Render every line of the items below as a JSON list of strings, one string per line, skipping blank lines and leaving the pictures out.

------------------------

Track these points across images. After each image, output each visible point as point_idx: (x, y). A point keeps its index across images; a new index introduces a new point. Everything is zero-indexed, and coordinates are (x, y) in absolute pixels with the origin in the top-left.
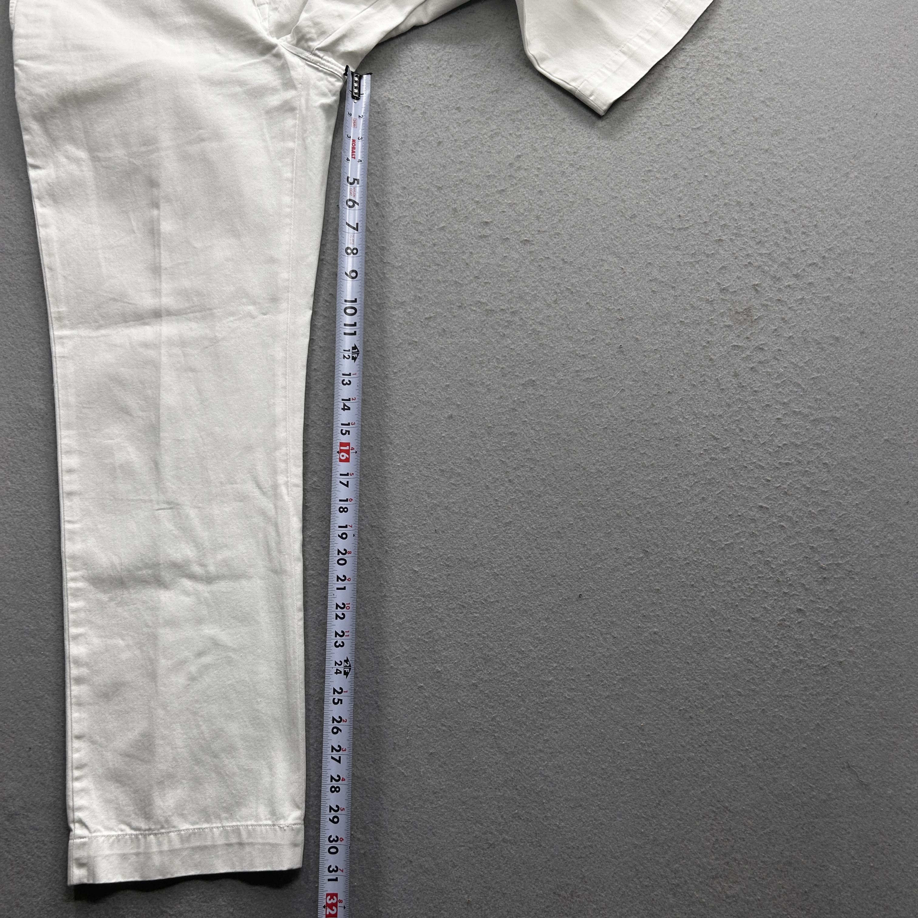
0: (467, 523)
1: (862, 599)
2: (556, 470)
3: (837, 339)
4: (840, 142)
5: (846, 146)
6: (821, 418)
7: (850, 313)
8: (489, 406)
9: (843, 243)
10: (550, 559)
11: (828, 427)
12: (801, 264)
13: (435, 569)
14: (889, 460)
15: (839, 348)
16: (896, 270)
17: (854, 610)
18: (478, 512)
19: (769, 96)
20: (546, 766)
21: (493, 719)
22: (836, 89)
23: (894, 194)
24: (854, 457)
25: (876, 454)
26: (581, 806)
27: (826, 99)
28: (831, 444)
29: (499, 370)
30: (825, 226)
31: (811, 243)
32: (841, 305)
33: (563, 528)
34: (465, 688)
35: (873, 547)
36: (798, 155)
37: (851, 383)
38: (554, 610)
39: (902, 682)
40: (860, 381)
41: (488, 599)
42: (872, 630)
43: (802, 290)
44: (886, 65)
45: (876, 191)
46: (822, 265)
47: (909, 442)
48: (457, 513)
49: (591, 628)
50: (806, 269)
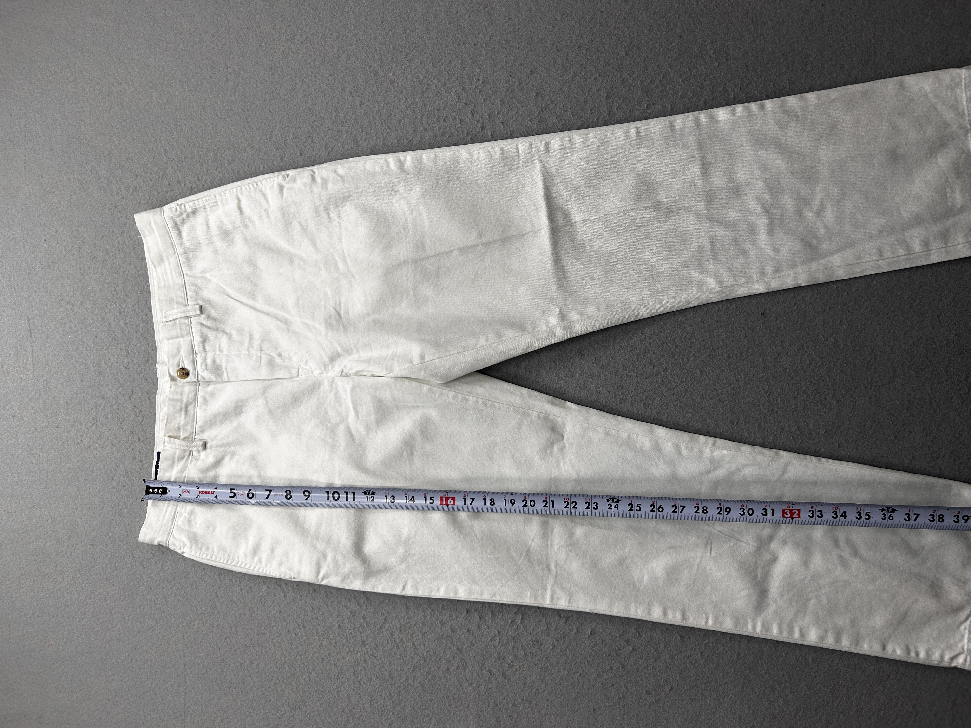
0: (701, 407)
1: (765, 78)
2: (654, 333)
3: (537, 94)
4: (363, 87)
5: (366, 83)
6: (608, 110)
7: (514, 82)
8: (599, 388)
9: (452, 86)
10: (731, 339)
11: (615, 104)
12: (472, 124)
13: (740, 433)
14: (644, 52)
15: (546, 92)
16: (476, 41)
17: (774, 85)
18: (691, 398)
19: (323, 148)
20: (905, 344)
21: (866, 387)
22: (315, 90)
23: (409, 42)
24: (641, 82)
25: (638, 63)
26: (938, 317)
27: (325, 99)
28: (630, 101)
29: (567, 379)
30: (438, 102)
31: (453, 114)
32: (507, 90)
33: (704, 327)
34: (840, 410)
35: (719, 67)
36: (375, 124)
37: (576, 83)
38: (774, 335)
39: (837, 46)
40: (575, 75)
41: (766, 390)
42: (792, 71)
43: (495, 123)
44: (293, 46)
45: (405, 57)
46: (473, 105)
47: (627, 34)
48: (692, 415)
49: (789, 305)
50: (477, 118)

------------------------

--- Response to the exercise ---
[
  "Track these points across images. After each image, output each visible point as point_idx: (x, y). A point keeps its index across images; a new index introduces a new point. Everything is zero-indexed, and coordinates are (x, y) in absolute pixels with the origin in the top-left.",
  "0: (467, 523)",
  "1: (862, 599)",
  "2: (556, 470)",
  "3: (837, 339)",
  "4: (840, 142)",
  "5: (846, 146)",
  "6: (821, 418)",
  "7: (850, 313)",
  "8: (489, 406)",
  "9: (843, 243)",
  "10: (550, 559)",
  "11: (828, 427)",
  "12: (801, 264)",
  "13: (435, 569)",
  "14: (889, 460)",
  "15: (839, 348)",
  "16: (896, 270)",
  "17: (854, 610)",
  "18: (478, 512)",
  "19: (769, 96)",
  "20: (546, 766)",
  "21: (493, 719)",
  "22: (836, 89)",
  "23: (894, 194)",
  "24: (854, 457)",
  "25: (876, 454)",
  "26: (581, 806)",
  "27: (826, 99)",
  "28: (831, 444)",
  "29: (499, 370)",
  "30: (825, 226)",
  "31: (811, 243)",
  "32: (841, 305)",
  "33: (563, 528)",
  "34: (465, 688)",
  "35: (873, 547)",
  "36: (798, 155)",
  "37: (851, 383)",
  "38: (554, 610)",
  "39: (902, 682)",
  "40: (860, 381)",
  "41: (488, 599)",
  "42: (872, 630)",
  "43: (802, 290)",
  "44: (886, 65)",
  "45: (876, 191)",
  "46: (822, 265)",
  "47: (909, 442)",
  "48: (457, 513)",
  "49: (591, 628)",
  "50: (806, 269)",
  "0: (701, 407)",
  "1: (765, 78)",
  "2: (654, 333)",
  "3: (537, 94)",
  "4: (363, 87)",
  "5: (366, 83)",
  "6: (608, 110)",
  "7: (514, 82)",
  "8: (599, 388)",
  "9: (452, 86)",
  "10: (731, 339)",
  "11: (615, 104)",
  "12: (472, 124)",
  "13: (740, 433)",
  "14: (644, 52)",
  "15: (546, 92)",
  "16: (476, 41)",
  "17: (774, 85)",
  "18: (691, 398)",
  "19: (323, 148)",
  "20: (905, 344)",
  "21: (866, 387)",
  "22: (315, 90)",
  "23: (409, 42)",
  "24: (641, 82)",
  "25: (638, 63)",
  "26: (938, 317)",
  "27: (325, 99)",
  "28: (630, 101)",
  "29: (567, 379)",
  "30: (438, 102)",
  "31: (453, 114)",
  "32: (507, 90)",
  "33: (704, 327)",
  "34: (840, 410)",
  "35: (719, 67)",
  "36: (375, 124)",
  "37: (576, 83)",
  "38: (774, 335)",
  "39: (837, 46)",
  "40: (575, 75)",
  "41: (766, 390)",
  "42: (792, 71)",
  "43: (495, 123)",
  "44: (293, 46)",
  "45: (405, 57)",
  "46: (473, 105)",
  "47: (627, 34)",
  "48: (692, 415)",
  "49: (789, 305)",
  "50: (477, 118)"
]